O trabalho, que será apresentado na próxima semana na reunião anual da Sociedade Radiológica da América do Norte, mostrou que a maior massa muscular combinada com uma menor proporção de gordura visceral está associada a uma idade cerebral mais jovem. Isso reduz o risco de doenças neurológicas, como Alzheimer.
A idade cerebral de uma pessoa é estimada por meio de uma ressonância magnética estrutural do cérebro e pode não acompanhar a idade cronológica (aquela que temos a partir do dia em que nascemos).
Para os pesquisadores, a massa muscular, monitorada por ressonância magnética corporal, também pode ser um marcador indireto para diversas intervenções que visam reduzir a fragilidade e melhorar a saúde cerebral.
“Embora seja sabido que o envelhecimento cronológico se traduz em perda de massa muscular e aumento da gordura abdominal oculta, este estudo demonstra que esses indicadores de saúde estão relacionados ao próprio envelhecimento cerebral”, afirma Cyrus Raji, professor no Departamento de Radiologia do Instituto de Radiologia Mallinckrodt da Faculdade de Medicina da Universidade de Washington em St.

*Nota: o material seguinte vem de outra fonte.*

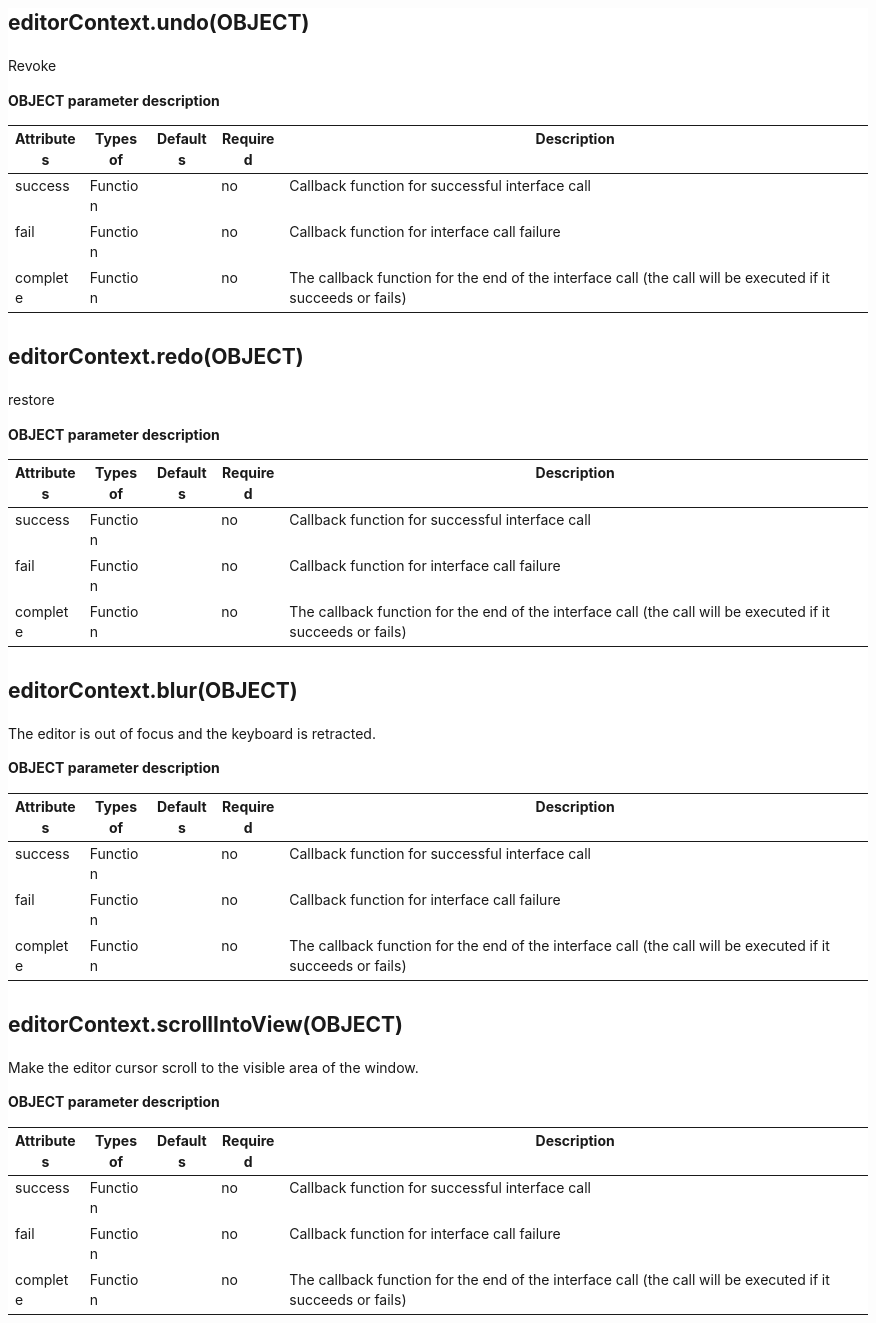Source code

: ## editorContext.undo(OBJECT)

 Revoke 

 **OBJECT parameter description** 

| Attributes | Types of | Defaults | Required | Description                                                  |
| --- | --- | --- | --- | --- |
| success | Function |  | no       | Callback function for successful interface call              |
| fail | Function |  | no       | Callback function for interface call failure                 |
| complete | Function |  | no       | The callback function for the end of the interface call (the call will be executed if it succeeds or fails) |

## editorContext.redo(OBJECT)

restore

**OBJECT parameter description**

| Attributes | Types of | Defaults | Required | Description                                                  |
| --- | --- | --- | --- | --- |
| success | Function |  | no       | Callback function for successful interface call              |
| fail | Function |  | no       | Callback function for interface call failure                 |
| complete | Function |  | no       | The callback function for the end of the interface call (the call will be executed if it succeeds or fails) |

## editorContext.blur(OBJECT)

The editor is out of focus and the keyboard is retracted.

 **OBJECT parameter description** 

| Attributes | Types of | Defaults | Required | Description                                                  |
| --- | --- | --- | --- | --- |
| success | Function |  | no       | Callback function for successful interface call              |
| fail | Function |  | no       | Callback function for interface call failure                 |
| complete | Function |  | no       | The callback function for the end of the interface call (the call will be executed if it succeeds or fails) |

## editorContext.scrollIntoView(OBJECT)

Make the editor cursor scroll to the visible area of the window.

 **OBJECT parameter description** 

| Attributes | Types of | Defaults | Required | Description                                                  |
| --- | --- | --- | --- | --- |
| success | Function |  | no       | Callback function for successful interface call              |
| fail | Function |  | no       | Callback function for interface call failure                 |
| complete | Function |  | no       | The callback function for the end of the interface call (the call will be executed if it succeeds or fails) |
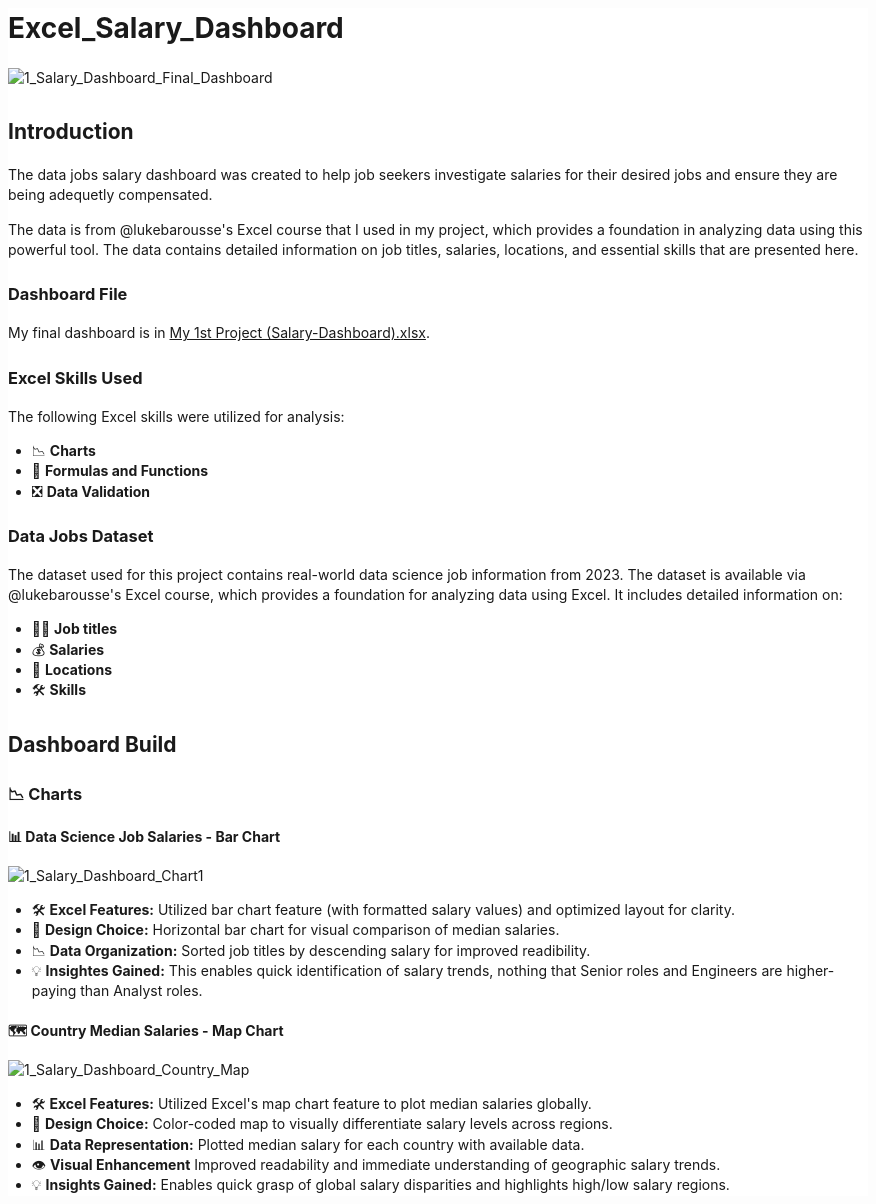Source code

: # Excel_Salary_Dashboard  

![1_Salary_Dashboard_Final_Dashboard](https://github.com/user-attachments/assets/553ac7bb-f0c3-4db2-8b56-df6b9fe63674)  

## Introduction  
The data jobs salary dashboard was created to help job seekers investigate salaries for their desired jobs and ensure they are being adequetly compensated.  

The data is from @lukebarousse's Excel course that I used in my project, which provides a foundation in analyzing data using this powerful tool. The data contains detailed information on job titles, salaries, locations, and essential skills that are presented here.  
### Dashboard File  
My final dashboard is in [My 1st Project (Salary-Dashboard).xlsx](https://github.com/WraithIsLive/Excel_Project-Data_Analytics/blob/main/Project%201%20Salary%20Dashboard/My%201st%20Project%20(Salary-Dashboard).xlsx).  

### Excel Skills Used  
The following Excel skills were utilized for analysis:  
- 📉 **Charts**
- 🧮 **Formulas and Functions**
- ❎ **Data Validation**

### Data Jobs Dataset  
The dataset used for this project contains real-world data science job information from 2023. The dataset is available via @lukebarousse's Excel course, which provides a foundation for analyzing data using Excel. It includes detailed information on:  
- 👨‍💼 **Job titles**  
- 💰 **Salaries**
- 📍 **Locations**
- 🛠️ **Skills**

## Dashboard Build  

### 📉 Charts  

#### 📊 Data Science Job Salaries - Bar Chart  

<img width="850" height="550" alt="1_Salary_Dashboard_Chart1" src="https://github.com/user-attachments/assets/c39d2fe6-dd0f-41df-a021-bd0e9fe249fb" />    

- 🛠️ **Excel Features:** Utilized bar chart feature (with formatted salary values) and optimized layout for clarity.    
- 🎨 **Design Choice:** Horizontal bar chart for visual comparison of median salaries.  
- 📉 **Data Organization:** Sorted job titles by descending salary for improved readibility.  
- 💡 **Insightes Gained:** This enables quick identification of salary trends, nothing that Senior roles and Engineers are higher-paying than Analyst roles.    

#### 🗺️ Country Median Salaries - Map Chart  
![1_Salary_Dashboard_Country_Map](https://github.com/user-attachments/assets/9c280392-380b-489c-a608-7b787f1bc578)  
- 🛠️ **Excel Features:** Utilized Excel's map chart feature to plot median salaries globally.  
- 🎨 **Design Choice:** Color-coded map to visually differentiate salary levels across regions.
- 📊 **Data Representation:** Plotted median salary for each country with available data.
- 👁️ **Visual Enhancement** Improved readability and immediate understanding of geographic salary trends.
- 💡 **Insights Gained:** Enables quick grasp of global salary disparities and highlights high/low salary regions.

Louis, Missouri.
“Ele mostra que a massa muscular e a massa gorda, quantificadas no corpo, são indicadores-chave da saúde cerebral, acompanhando o processo de envelhecimento do cérebro”, completa.
Como o estudo foi feito?
O estudo, que está em andamento, recrutou 1.164 pessoas saudáveis que foram examinadas por meio de ressonância magnética de corpo inteiro. A idade cronológica média dos participantes era de 55,17 anos.

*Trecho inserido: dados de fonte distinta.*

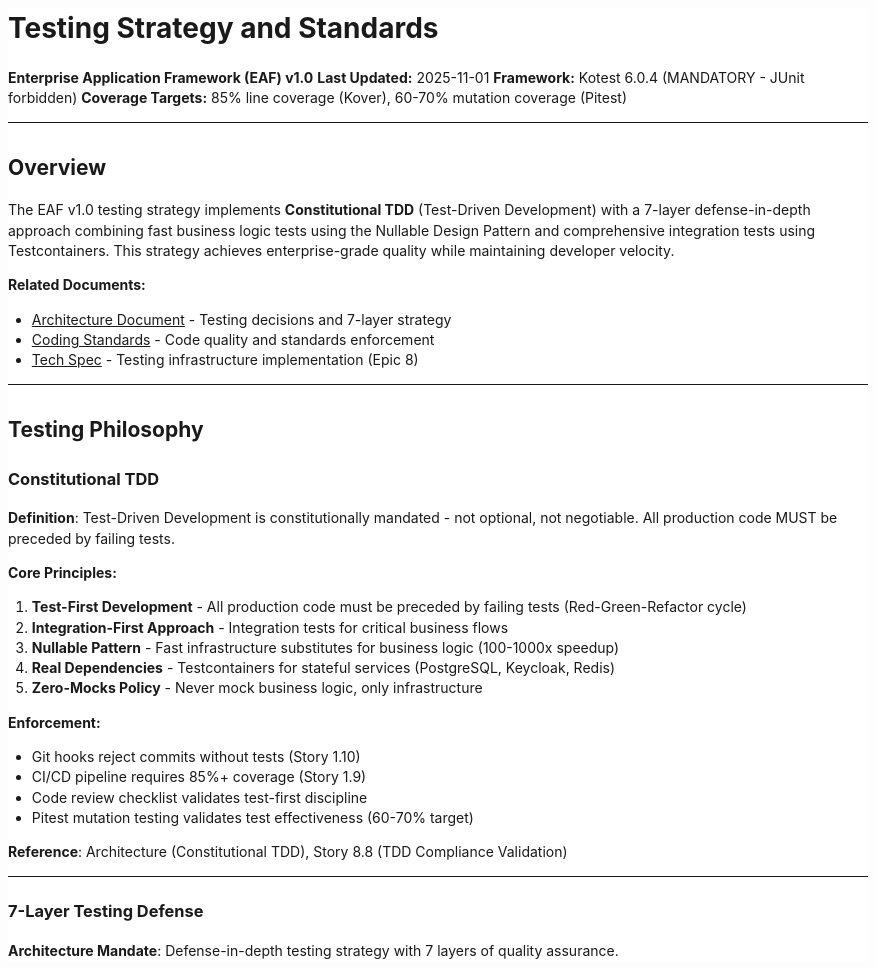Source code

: # Testing Strategy and Standards

**Enterprise Application Framework (EAF) v1.0**
**Last Updated:** 2025-11-01
**Framework:** Kotest 6.0.4 (MANDATORY - JUnit forbidden)
**Coverage Targets:** 85% line coverage (Kover), 60-70% mutation coverage (Pitest)

---

## Overview

The EAF v1.0 testing strategy implements **Constitutional TDD** (Test-Driven Development) with a 7-layer defense-in-depth approach combining fast business logic tests using the Nullable Design Pattern and comprehensive integration tests using Testcontainers. This strategy achieves enterprise-grade quality while maintaining developer velocity.

**Related Documents:**
- [Architecture Document](../architecture.md) - Testing decisions and 7-layer strategy
- [Coding Standards](coding-standards.md) - Code quality and standards enforcement
- [Tech Spec](../tech-spec.md) - Testing infrastructure implementation (Epic 8)

---

## Testing Philosophy

### Constitutional TDD

**Definition**: Test-Driven Development is constitutionally mandated - not optional, not negotiable. All production code MUST be preceded by failing tests.

**Core Principles:**

1. **Test-First Development** - All production code must be preceded by failing tests (Red-Green-Refactor cycle)
2. **Integration-First Approach** - Integration tests for critical business flows
3. **Nullable Pattern** - Fast infrastructure substitutes for business logic (100-1000x speedup)
4. **Real Dependencies** - Testcontainers for stateful services (PostgreSQL, Keycloak, Redis)
5. **Zero-Mocks Policy** - Never mock business logic, only infrastructure

**Enforcement:**
- Git hooks reject commits without tests (Story 1.10)
- CI/CD pipeline requires 85%+ coverage (Story 1.9)
- Code review checklist validates test-first discipline
- Pitest mutation testing validates test effectiveness (60-70% target)

**Reference**: Architecture (Constitutional TDD), Story 8.8 (TDD Compliance Validation)

---

### 7-Layer Testing Defense

**Architecture Mandate**: Defense-in-depth testing strategy with 7 layers of quality assurance.
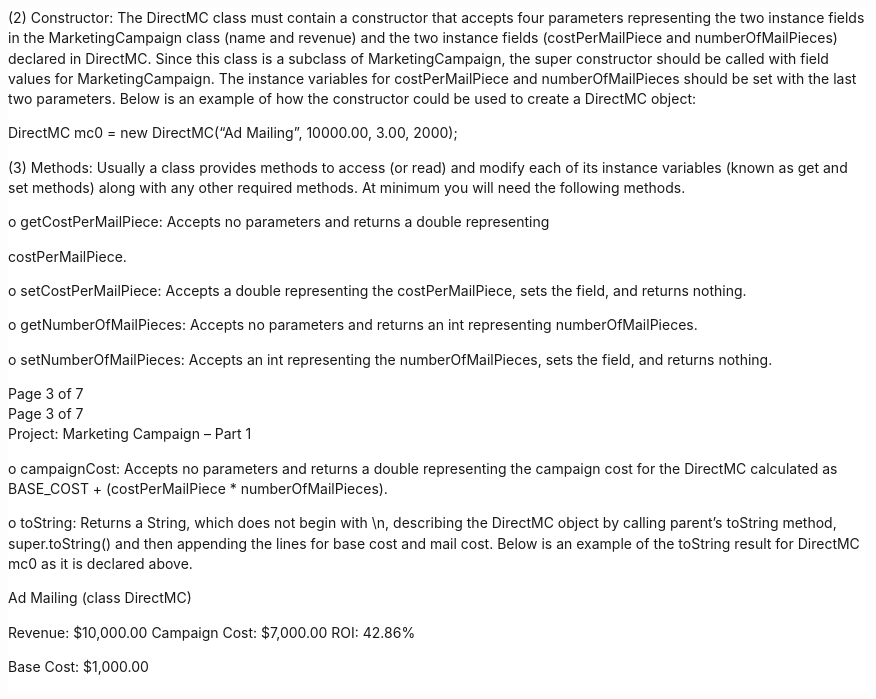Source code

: (2) Constructor: The DirectMC class must contain a constructor that accepts four parameters representing the two instance fields in the MarketingCampaign class (name and revenue) and the two instance fields (costPerMailPiece and numberOfMailPieces) declared in DirectMC. Since this class is a subclass of MarketingCampaign, the super constructor should be called with field values for MarketingCampaign. The instance variables for costPerMailPiece and numberOfMailPieces should be set with the last two parameters. Below is an example of how the constructor could be used to create a DirectMC object:

DirectMC mc0 = new DirectMC(“Ad Mailing”, 10000.00, 3.00, 2000);

(3) Methods: Usually a class provides methods to access (or read) and modify each of its instance variables (known as get and set methods) along with any other required methods. At minimum you will need the following methods.

o getCostPerMailPiece: Accepts no parameters and returns a double representing

costPerMailPiece.

o setCostPerMailPiece: Accepts a double representing the costPerMailPiece, sets the field, and returns nothing.

o getNumberOfMailPieces: Accepts no parameters and returns an int representing numberOfMailPieces.

o setNumberOfMailPieces: Accepts an int representing the numberOfMailPieces, sets the field, and returns nothing.

</div>
</div>
<div class="layoutArea">
<div class="column">
Page 3 of 7

</div>
</div>
<div class="layoutArea">
<div class="column">
Page 3 of 7

</div>
</div>
</div>
<div class="page" title="Page 4">
<div class="layoutArea">
<div class="column">
Project: Marketing Campaign – Part 1

o campaignCost: Accepts no parameters and returns a double representing the campaign cost for the DirectMC calculated as BASE_COST + (costPerMailPiece * numberOfMailPieces).

o toString: Returns a String, which does not begin with \n, describing the DirectMC object by calling parent’s toString method, super.toString() and then appending the lines for base cost and mail cost. Below is an example of the toString result for DirectMC mc0 as it is declared above.

Ad Mailing (class DirectMC)

Revenue: $10,000.00 Campaign Cost: $7,000.00 ROI: 42.86%

Base Cost: $1,000.00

Os pesquisadores combinaram imagens de RM com sequências ponderadas em T1, uma técnica que produz imagens em que a gordura aparece brilhante e o fluido aparece escuro. Isso permite a obtenção de imagens otimizadas de tecido muscular, adiposo e cerebral.

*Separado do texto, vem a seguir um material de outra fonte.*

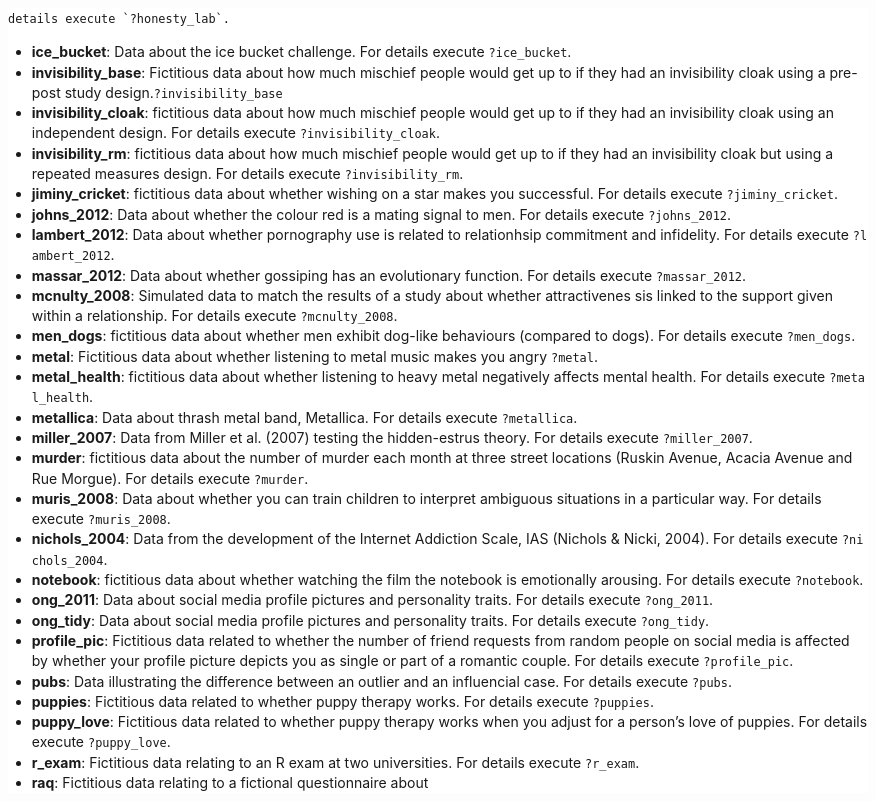     details execute `?honesty_lab`.
-   **ice_bucket**: Data about the ice bucket challenge. For details
    execute `?ice_bucket`.
-   **invisibility_base**: Fictitious data about how much mischief
    people would get up to if they had an invisibility cloak using a
    pre-post study design.`?invisibility_base`
-   **invisibility_cloak**: fictitious data about how much mischief
    people would get up to if they had an invisibility cloak using an
    independent design. For details execute `?invisibility_cloak`.
-   **invisibility_rm**: fictitious data about how much mischief people
    would get up to if they had an invisibility cloak but using a
    repeated measures design. For details execute `?invisibility_rm`.
-   **jiminy_cricket**: fictitious data about whether wishing on a star
    makes you successful. For details execute `?jiminy_cricket`.
-   **johns_2012**: Data about whether the colour red is a mating signal
    to men. For details execute `?johns_2012`.
-   **lambert_2012**: Data about whether pornography use is related to
    relationhsip commitment and infidelity. For details execute
    `?lambert_2012`.
-   **massar_2012**: Data about whether gossiping has an evolutionary
    function. For details execute `?massar_2012`.
-   **mcnulty_2008**: Simulated data to match the results of a study
    about whether attractivenes sis linked to the support given within a
    relationship. For details execute `?mcnulty_2008`.
-   **men_dogs**: fictitious data about whether men exhibit dog-like
    behaviours (compared to dogs). For details execute `?men_dogs`.
-   **metal**: Fictitious data about whether listening to metal music
    makes you angry `?metal`.
-   **metal_health**: fictitious data about whether listening to heavy
    metal negatively affects mental health. For details execute
    `?metal_health`.
-   **metallica**: Data about thrash metal band, Metallica. For details
    execute `?metallica`.
-   **miller_2007**: Data from Miller et al. (2007) testing the
    hidden-estrus theory. For details execute `?miller_2007`.
-   **murder**: fictitious data about the number of murder each month at
    three street locations (Ruskin Avenue, Acacia Avenue and Rue
    Morgue). For details execute `?murder`.
-   **muris_2008**: Data about whether you can train children to
    interpret ambiguous situations in a particular way. For details
    execute `?muris_2008`.
-   **nichols_2004**: Data from the development of the Internet
    Addiction Scale, IAS (Nichols & Nicki, 2004). For details execute
    `?nichols_2004`.
-   **notebook**: fictitious data about whether watching the film the
    notebook is emotionally arousing. For details execute `?notebook`.
-   **ong_2011**: Data about social media profile pictures and
    personality traits. For details execute `?ong_2011`.
-   **ong_tidy**: Data about social media profile pictures and
    personality traits. For details execute `?ong_tidy`.
-   **profile_pic**: Fictitious data related to whether the number of
    friend requests from random people on social media is affected by
    whether your profile picture depicts you as single or part of a
    romantic couple. For details execute `?profile_pic`.
-   **pubs**: Data illustrating the difference between an outlier and an
    influencial case. For details execute `?pubs`.
-   **puppies**: Fictitious data related to whether puppy therapy works.
    For details execute `?puppies`.
-   **puppy_love**: Fictitious data related to whether puppy therapy
    works when you adjust for a person’s love of puppies. For details
    execute `?puppy_love`.
-   **r_exam**: Fictitious data relating to an R exam at two
    universities. For details execute `?r_exam`.
-   **raq**: Fictitious data relating to a fictional questionnaire about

Um algoritmo de inteligência artificial (IA) foi utilizado para quantificar o volume muscular total normalizado, a gordura visceral (gordura abdominal oculta), a gordura subcutânea (gordura sob a pele) e a idade cerebral.
Os pesquisadores descobriram que uma maior proporção de gordura visceral em relação à massa muscular estava associada a uma idade cerebral mais avançada, enquanto a gordura subcutânea não apresentou associação significativa com a idade cerebral.
“Os participantes com mais massa muscular tendiam a ter cérebros com aparência mais jovem, enquanto aqueles com mais gordura abdominal oculta em relação à massa muscular apresentavam cérebros com aparência mais envelhecida”, afirma Raji.
“A gordura logo abaixo da pele não estava relacionada ao envelhecimento cerebral. Em resumo, mais massa muscular e uma menor proporção de gordura visceral em relação à massa muscular estavam associados a um cérebro mais jovem”, completa.
Para o pesquisador, o estudo reforça como a saúde do corpo e a saúde do cérebro estão intimamente ligadas. Além disso, as descobertas se mostraram relevantes diante da popularização de medicamentos para obesidade, como o Wegovy e o Mounjaro. Embora sejam eficazes e seguros para a perda de peso, esses remédios estão ligados à perda de massa muscular.